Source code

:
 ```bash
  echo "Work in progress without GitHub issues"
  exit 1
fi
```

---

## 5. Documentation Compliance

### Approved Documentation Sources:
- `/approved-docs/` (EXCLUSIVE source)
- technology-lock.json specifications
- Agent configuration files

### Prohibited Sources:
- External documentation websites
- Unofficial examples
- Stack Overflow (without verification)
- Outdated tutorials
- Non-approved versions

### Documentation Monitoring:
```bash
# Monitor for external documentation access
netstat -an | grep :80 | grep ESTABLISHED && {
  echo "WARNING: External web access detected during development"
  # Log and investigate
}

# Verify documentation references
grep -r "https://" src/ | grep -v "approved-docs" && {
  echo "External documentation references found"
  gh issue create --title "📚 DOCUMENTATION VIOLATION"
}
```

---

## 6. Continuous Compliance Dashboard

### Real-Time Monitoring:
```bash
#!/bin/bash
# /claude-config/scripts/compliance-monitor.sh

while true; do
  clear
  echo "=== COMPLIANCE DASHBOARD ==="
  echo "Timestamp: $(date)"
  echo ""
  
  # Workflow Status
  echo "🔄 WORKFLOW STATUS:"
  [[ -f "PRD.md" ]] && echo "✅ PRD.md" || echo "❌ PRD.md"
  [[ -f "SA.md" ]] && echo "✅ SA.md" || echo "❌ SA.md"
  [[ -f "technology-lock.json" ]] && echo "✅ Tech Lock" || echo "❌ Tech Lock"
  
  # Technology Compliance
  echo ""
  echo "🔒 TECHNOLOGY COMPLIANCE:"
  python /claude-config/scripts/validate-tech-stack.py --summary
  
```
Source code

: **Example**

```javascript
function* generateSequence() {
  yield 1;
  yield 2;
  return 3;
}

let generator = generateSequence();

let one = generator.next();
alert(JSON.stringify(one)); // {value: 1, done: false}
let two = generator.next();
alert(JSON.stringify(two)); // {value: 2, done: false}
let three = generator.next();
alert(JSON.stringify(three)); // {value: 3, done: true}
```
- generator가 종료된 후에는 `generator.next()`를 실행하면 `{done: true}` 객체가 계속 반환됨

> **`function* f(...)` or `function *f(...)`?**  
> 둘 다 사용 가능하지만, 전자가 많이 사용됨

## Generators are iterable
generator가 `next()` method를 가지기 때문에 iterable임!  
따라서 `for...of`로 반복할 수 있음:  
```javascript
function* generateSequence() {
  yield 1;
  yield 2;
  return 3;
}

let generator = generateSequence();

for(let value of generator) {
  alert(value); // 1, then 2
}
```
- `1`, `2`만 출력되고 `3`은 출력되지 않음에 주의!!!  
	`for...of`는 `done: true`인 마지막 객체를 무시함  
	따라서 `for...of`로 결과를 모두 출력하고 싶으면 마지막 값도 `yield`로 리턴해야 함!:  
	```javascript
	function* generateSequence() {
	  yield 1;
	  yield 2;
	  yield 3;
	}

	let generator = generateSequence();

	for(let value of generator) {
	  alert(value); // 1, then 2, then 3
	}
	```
******
> Problem: Reproduce every line of the material above that has the string "access".

> Answer to the problem:
# Monitor for external documentation access
  echo "WARNING: External web access detected during development"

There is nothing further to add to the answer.